# [What you need to do]
Among the entries that follow, some lines contain the word "anchor". Show all of them.

Collected data
- Opening Delimiter -

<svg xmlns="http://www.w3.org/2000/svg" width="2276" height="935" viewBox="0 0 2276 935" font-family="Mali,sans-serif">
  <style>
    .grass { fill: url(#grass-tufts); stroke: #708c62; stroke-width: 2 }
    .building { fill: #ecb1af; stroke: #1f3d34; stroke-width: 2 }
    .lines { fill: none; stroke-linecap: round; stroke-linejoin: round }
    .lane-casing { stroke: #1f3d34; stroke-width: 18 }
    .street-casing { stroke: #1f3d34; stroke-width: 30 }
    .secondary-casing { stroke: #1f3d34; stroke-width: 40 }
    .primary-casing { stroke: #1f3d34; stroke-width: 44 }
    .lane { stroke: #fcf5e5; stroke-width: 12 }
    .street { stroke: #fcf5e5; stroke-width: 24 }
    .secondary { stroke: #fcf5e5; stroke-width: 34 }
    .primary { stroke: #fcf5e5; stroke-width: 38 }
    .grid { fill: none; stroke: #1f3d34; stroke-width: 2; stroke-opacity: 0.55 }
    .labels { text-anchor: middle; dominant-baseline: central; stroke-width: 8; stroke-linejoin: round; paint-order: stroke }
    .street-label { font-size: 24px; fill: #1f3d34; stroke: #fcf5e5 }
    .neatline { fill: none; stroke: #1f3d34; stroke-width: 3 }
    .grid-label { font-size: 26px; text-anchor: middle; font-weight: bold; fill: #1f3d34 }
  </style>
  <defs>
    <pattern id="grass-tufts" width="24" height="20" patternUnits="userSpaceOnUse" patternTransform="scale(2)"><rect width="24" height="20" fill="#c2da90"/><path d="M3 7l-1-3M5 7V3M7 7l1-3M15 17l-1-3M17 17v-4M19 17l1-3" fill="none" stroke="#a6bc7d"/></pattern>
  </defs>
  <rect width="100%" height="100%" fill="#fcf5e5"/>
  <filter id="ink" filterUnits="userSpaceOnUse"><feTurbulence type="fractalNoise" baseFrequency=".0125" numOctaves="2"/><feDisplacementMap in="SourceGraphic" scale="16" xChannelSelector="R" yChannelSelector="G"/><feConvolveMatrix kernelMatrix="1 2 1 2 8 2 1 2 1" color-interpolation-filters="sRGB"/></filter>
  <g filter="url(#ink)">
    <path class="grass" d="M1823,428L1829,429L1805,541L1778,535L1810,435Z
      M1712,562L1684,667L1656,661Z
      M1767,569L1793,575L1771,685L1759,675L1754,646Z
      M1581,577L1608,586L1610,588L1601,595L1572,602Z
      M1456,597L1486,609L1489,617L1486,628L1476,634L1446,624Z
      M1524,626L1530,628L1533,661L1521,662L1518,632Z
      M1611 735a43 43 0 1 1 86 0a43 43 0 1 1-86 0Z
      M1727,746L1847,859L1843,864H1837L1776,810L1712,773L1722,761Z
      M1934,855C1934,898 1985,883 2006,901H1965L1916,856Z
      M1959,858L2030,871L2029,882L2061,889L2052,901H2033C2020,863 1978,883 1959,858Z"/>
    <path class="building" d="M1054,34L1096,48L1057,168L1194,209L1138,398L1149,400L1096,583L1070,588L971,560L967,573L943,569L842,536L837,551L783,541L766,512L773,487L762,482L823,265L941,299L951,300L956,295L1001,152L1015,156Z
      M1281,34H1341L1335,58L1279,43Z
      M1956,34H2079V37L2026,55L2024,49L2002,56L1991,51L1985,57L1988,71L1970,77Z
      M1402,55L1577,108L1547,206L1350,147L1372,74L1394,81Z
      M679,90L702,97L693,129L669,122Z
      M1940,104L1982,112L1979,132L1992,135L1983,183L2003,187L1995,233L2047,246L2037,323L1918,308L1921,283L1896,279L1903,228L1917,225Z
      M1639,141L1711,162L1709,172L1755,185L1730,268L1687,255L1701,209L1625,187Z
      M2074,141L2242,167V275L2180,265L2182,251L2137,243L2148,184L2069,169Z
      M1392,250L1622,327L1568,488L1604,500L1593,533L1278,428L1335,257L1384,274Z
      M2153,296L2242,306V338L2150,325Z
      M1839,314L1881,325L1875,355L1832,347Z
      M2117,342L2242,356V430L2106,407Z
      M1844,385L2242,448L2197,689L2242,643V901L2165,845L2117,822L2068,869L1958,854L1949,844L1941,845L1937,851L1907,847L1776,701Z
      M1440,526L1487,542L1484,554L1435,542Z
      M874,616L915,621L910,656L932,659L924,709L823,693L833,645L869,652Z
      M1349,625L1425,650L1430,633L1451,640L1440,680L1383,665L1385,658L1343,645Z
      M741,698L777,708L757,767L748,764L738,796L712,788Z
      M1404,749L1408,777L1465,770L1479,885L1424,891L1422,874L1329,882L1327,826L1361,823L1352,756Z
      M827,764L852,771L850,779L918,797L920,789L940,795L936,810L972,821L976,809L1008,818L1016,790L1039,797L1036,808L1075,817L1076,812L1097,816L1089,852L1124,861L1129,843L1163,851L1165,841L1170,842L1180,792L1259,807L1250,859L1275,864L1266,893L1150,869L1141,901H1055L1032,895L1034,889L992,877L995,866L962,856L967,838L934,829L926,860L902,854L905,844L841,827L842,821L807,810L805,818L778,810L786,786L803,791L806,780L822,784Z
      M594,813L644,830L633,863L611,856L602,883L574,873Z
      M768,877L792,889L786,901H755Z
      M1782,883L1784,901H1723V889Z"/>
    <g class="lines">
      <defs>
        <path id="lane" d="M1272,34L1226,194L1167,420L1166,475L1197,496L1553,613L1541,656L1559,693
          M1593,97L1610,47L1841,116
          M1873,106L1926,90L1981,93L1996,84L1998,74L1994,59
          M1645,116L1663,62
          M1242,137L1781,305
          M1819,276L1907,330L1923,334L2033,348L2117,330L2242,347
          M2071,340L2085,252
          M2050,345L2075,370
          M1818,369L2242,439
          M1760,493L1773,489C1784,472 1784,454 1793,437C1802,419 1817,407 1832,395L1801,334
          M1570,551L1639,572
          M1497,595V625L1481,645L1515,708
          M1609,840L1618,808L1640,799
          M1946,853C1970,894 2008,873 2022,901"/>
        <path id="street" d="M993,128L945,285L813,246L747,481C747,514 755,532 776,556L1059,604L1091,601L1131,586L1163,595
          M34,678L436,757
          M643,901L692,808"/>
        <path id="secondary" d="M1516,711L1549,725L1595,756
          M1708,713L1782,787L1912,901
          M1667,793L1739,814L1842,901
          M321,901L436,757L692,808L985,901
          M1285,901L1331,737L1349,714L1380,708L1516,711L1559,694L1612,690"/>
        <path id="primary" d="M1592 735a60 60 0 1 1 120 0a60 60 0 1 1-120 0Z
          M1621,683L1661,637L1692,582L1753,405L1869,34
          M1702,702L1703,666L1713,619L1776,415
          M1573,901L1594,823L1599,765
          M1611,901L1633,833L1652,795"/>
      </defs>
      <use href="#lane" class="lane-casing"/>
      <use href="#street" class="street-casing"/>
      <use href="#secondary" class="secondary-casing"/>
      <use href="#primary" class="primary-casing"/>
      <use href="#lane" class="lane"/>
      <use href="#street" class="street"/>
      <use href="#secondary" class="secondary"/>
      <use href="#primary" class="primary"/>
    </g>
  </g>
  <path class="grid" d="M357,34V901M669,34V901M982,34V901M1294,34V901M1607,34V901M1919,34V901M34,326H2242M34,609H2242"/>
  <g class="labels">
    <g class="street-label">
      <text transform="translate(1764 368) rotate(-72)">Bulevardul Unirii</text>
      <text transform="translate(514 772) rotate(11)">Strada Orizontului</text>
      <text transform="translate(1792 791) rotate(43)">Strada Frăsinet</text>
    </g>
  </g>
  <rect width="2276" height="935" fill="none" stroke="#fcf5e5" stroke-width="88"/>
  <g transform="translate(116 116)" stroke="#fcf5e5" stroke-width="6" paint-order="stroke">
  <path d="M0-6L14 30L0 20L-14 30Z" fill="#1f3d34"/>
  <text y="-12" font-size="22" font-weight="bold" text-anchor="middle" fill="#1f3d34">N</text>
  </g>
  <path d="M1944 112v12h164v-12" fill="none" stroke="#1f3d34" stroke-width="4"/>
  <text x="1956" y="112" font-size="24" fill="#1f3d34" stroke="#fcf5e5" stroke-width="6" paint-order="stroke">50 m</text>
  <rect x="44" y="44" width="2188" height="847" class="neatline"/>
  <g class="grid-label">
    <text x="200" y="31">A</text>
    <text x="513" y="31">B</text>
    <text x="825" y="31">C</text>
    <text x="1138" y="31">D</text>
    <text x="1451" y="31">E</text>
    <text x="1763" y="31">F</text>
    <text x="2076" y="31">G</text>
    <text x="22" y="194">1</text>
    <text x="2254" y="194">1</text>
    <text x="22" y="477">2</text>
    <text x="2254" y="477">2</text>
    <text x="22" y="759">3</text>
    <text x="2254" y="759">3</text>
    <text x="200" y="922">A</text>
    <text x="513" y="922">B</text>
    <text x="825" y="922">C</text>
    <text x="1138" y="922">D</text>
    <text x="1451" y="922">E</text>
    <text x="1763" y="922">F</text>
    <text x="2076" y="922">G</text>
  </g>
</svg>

- Closing Delimiter -

# [Expected answer]
    .labels { text-anchor: middle; dominant-baseline: central; stroke-width: 8; stroke-linejoin: round; paint-order: stroke }
    .grid-label { font-size: 26px; text-anchor: middle; font-weight: bold; fill: #1f3d34 }
  <text y="-12" font-size="22" font-weight="bold" text-anchor="middle" fill="#1f3d34">N</text>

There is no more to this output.